Une autre anecdote m’a fait réfléchir aux dynamiques de groupe. Après une journée très pluvieuse, je remonte dans ma chambre et constate avec agacement que de l’eau a coulé depuis un coin du vasistas jusque sur mon lit. Etant donnée l’heure tardive, je me contente de couvrir la tâche avec des serviettes de toilettes et m’endors. Avec le recul de la nuit, je me dis que cet événement fâcheux est en fait une aubaine. Cette situation va me permettre de tester la réaction du collectif face à un événement imprévu et non sans conséquence, une infiltration d’eau à travers un toit doit être traitée sous peine de dégradations majeurs de la charpente. A un moment où trois membres du collectif sont en face de moi, j’expose brièvement le problème.
« Ah mais oui, je suis au courant, répond l’un deux.
– Il est vrai qu’il faudrait peut-être que je monte sur le toit, dit un autre.
– Ah mais il suffit de mettre un récipient sous de la fuite, conclus le troisième. »
Cinq minutes plus tard, la conversation s’interrompt et le petit groupe se disperse sans qu’aucune suite ne soit donnée à l’affaire. Le collectif venait d’échouer le test ! Le problème aurait dû, selon moi, être pris à bras le corps par le pôle ‘entretien des bâtiments’ avec désignation d’un référent pour cette problématique.
Grands chefs ou grands parents ?
Concernant le suivi des activités et les prises de décisions du groupe, je remarque que ce que j’appelle « le syndrome du grand chef » n’est pas présent. En effet, même si la logique d’une gouvernance horizontale, donc sans chef, est bien ancrée dans la culture de la plupart des projets de ce genre, dans de nombreux cas, on peut constater la présence d’un chef informel. Bien souvent, il s’agit de la (ou des) personne fondatrice. Cette personne peut avoir des difficultés à transmettre les reines à la génération suivante. Elle reste convaincue que la bonne conduite des choses repose sur elle et n’arrive pas à faire confiance aux nouveaux arrivants. Le problème s’amplifie lorsque cette personne en arrive à un âge où la logique voudrait que la place soit laissée aux jeunes.

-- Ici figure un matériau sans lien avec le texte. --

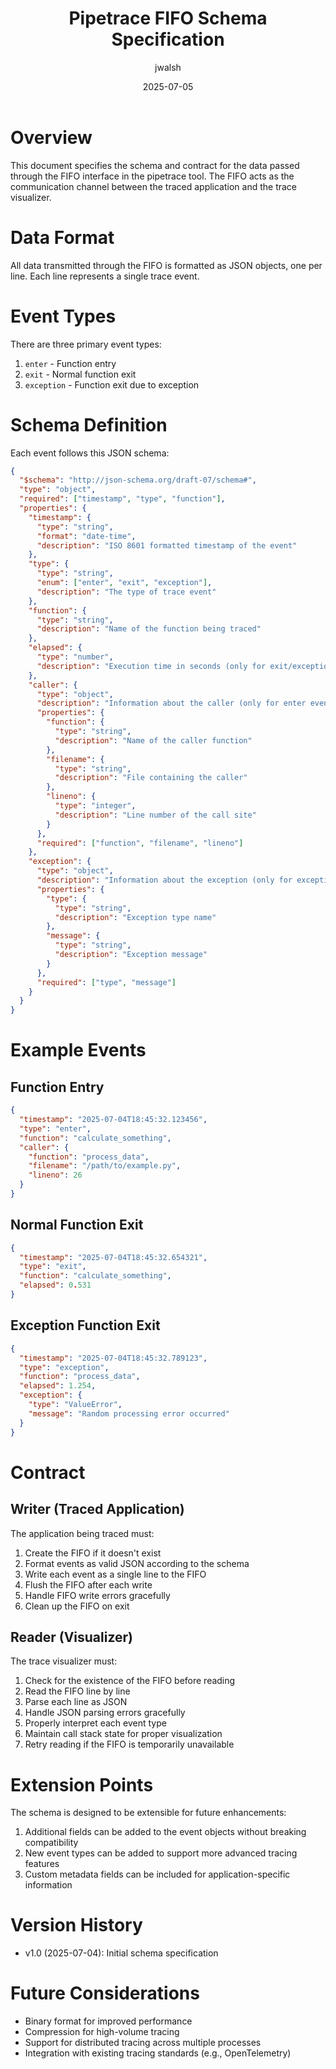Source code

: #+TITLE: Pipetrace FIFO Schema Specification
#+AUTHOR: jwalsh
#+DATE: 2025-07-05

* Overview

This document specifies the schema and contract for the data passed through the FIFO interface in the pipetrace tool. The FIFO acts as the communication channel between the traced application and the trace visualizer.

* Data Format

All data transmitted through the FIFO is formatted as JSON objects, one per line. Each line represents a single trace event.

* Event Types

There are three primary event types:

1. ~enter~ - Function entry
2. ~exit~ - Normal function exit
3. ~exception~ - Function exit due to exception

* Schema Definition

Each event follows this JSON schema:

#+begin_src json
{
  "$schema": "http://json-schema.org/draft-07/schema#",
  "type": "object",
  "required": ["timestamp", "type", "function"],
  "properties": {
    "timestamp": {
      "type": "string",
      "format": "date-time",
      "description": "ISO 8601 formatted timestamp of the event"
    },
    "type": {
      "type": "string",
      "enum": ["enter", "exit", "exception"],
      "description": "The type of trace event"
    },
    "function": {
      "type": "string",
      "description": "Name of the function being traced"
    },
    "elapsed": {
      "type": "number",
      "description": "Execution time in seconds (only for exit/exception events)"
    },
    "caller": {
      "type": "object",
      "description": "Information about the caller (only for enter events)",
      "properties": {
        "function": {
          "type": "string",
          "description": "Name of the caller function"
        },
        "filename": {
          "type": "string",
          "description": "File containing the caller"
        },
        "lineno": {
          "type": "integer",
          "description": "Line number of the call site"
        }
      },
      "required": ["function", "filename", "lineno"]
    },
    "exception": {
      "type": "object",
      "description": "Information about the exception (only for exception events)",
      "properties": {
        "type": {
          "type": "string",
          "description": "Exception type name"
        },
        "message": {
          "type": "string",
          "description": "Exception message"
        }
      },
      "required": ["type", "message"]
    }
  }
}
#+end_src

* Example Events

** Function Entry

#+begin_src json
{
  "timestamp": "2025-07-04T18:45:32.123456",
  "type": "enter",
  "function": "calculate_something",
  "caller": {
    "function": "process_data",
    "filename": "/path/to/example.py",
    "lineno": 26
  }
}
#+end_src

** Normal Function Exit

#+begin_src json
{
  "timestamp": "2025-07-04T18:45:32.654321",
  "type": "exit",
  "function": "calculate_something",
  "elapsed": 0.531
}
#+end_src

** Exception Function Exit

#+begin_src json
{
  "timestamp": "2025-07-04T18:45:32.789123",
  "type": "exception",
  "function": "process_data",
  "elapsed": 1.254,
  "exception": {
    "type": "ValueError",
    "message": "Random processing error occurred"
  }
}
#+end_src

* Contract

** Writer (Traced Application)

The application being traced must:

1. Create the FIFO if it doesn't exist
2. Format events as valid JSON according to the schema
3. Write each event as a single line to the FIFO
4. Flush the FIFO after each write
5. Handle FIFO write errors gracefully
6. Clean up the FIFO on exit

** Reader (Visualizer)

The trace visualizer must:

1. Check for the existence of the FIFO before reading
2. Read the FIFO line by line
3. Parse each line as JSON
4. Handle JSON parsing errors gracefully
5. Properly interpret each event type
6. Maintain call stack state for proper visualization
7. Retry reading if the FIFO is temporarily unavailable

* Extension Points

The schema is designed to be extensible for future enhancements:

1. Additional fields can be added to the event objects without breaking compatibility
2. New event types can be added to support more advanced tracing features
3. Custom metadata fields can be included for application-specific information

* Version History

- v1.0 (2025-07-04): Initial schema specification

* Future Considerations

- Binary format for improved performance
- Compression for high-volume tracing
- Support for distributed tracing across multiple processes
- Integration with existing tracing standards (e.g., OpenTelemetry)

Ici, il n’en est rien. Caroline et Rob qui habitent pourtant au cœur du hameau semblent avoir pris la distance qu’il faut vis-à-vis de la gestion des projets d’accueil et de maraîchage. Parmi toutes les problématiques qui émergent au quotidien, ils font leur part mais c’est bien la nouvelle équipe qui coordonne les choses. Leur attitude s’apparente à celle de grands parents qui restent disponibles si besoin, aussi bien pour les petits travaux que pour les conseils. Je suis admiratif de constater ce phénomène et parviens à ressentir la bienveillance dont le couple fait preuve. J’aurai plus tard l’occasion d’observer le phénomène inverse au hameau des Trois Sources (33#), dans le Gard.
Un départ difficile
C’est avec une certaine hésitation à prolonger mon séjour que je remonte sur le vélo après ces dix jours très riches à tous points de vue. C’est la première fois que ce sentiment me saisit à ce point. En commençant ce voyage, il n’était pas exclu que je découvre un lieu où je me sens bien et où je peux me projeter dans l’avenir. Mais quand bien même j’aurais trouvé ce lieu, j’étais déterminé à boucler ce tour de France et à visiter l’ensemble des écolieux que j’avais sélectionnés. C’est aussi ce qui, en ce jour, me pousse vers le 25ème lieu retenu : la communauté de Longo Maï (25#).
[1] Pratique collective où les personnes présentes incarnent les protagonistes d’une situation humaine bloquée dans le but d’obtenir des réponses et de dénouer cette situation.
[2] Rituel chamanique qui repose sur l’utilisation d’une tente de sudation.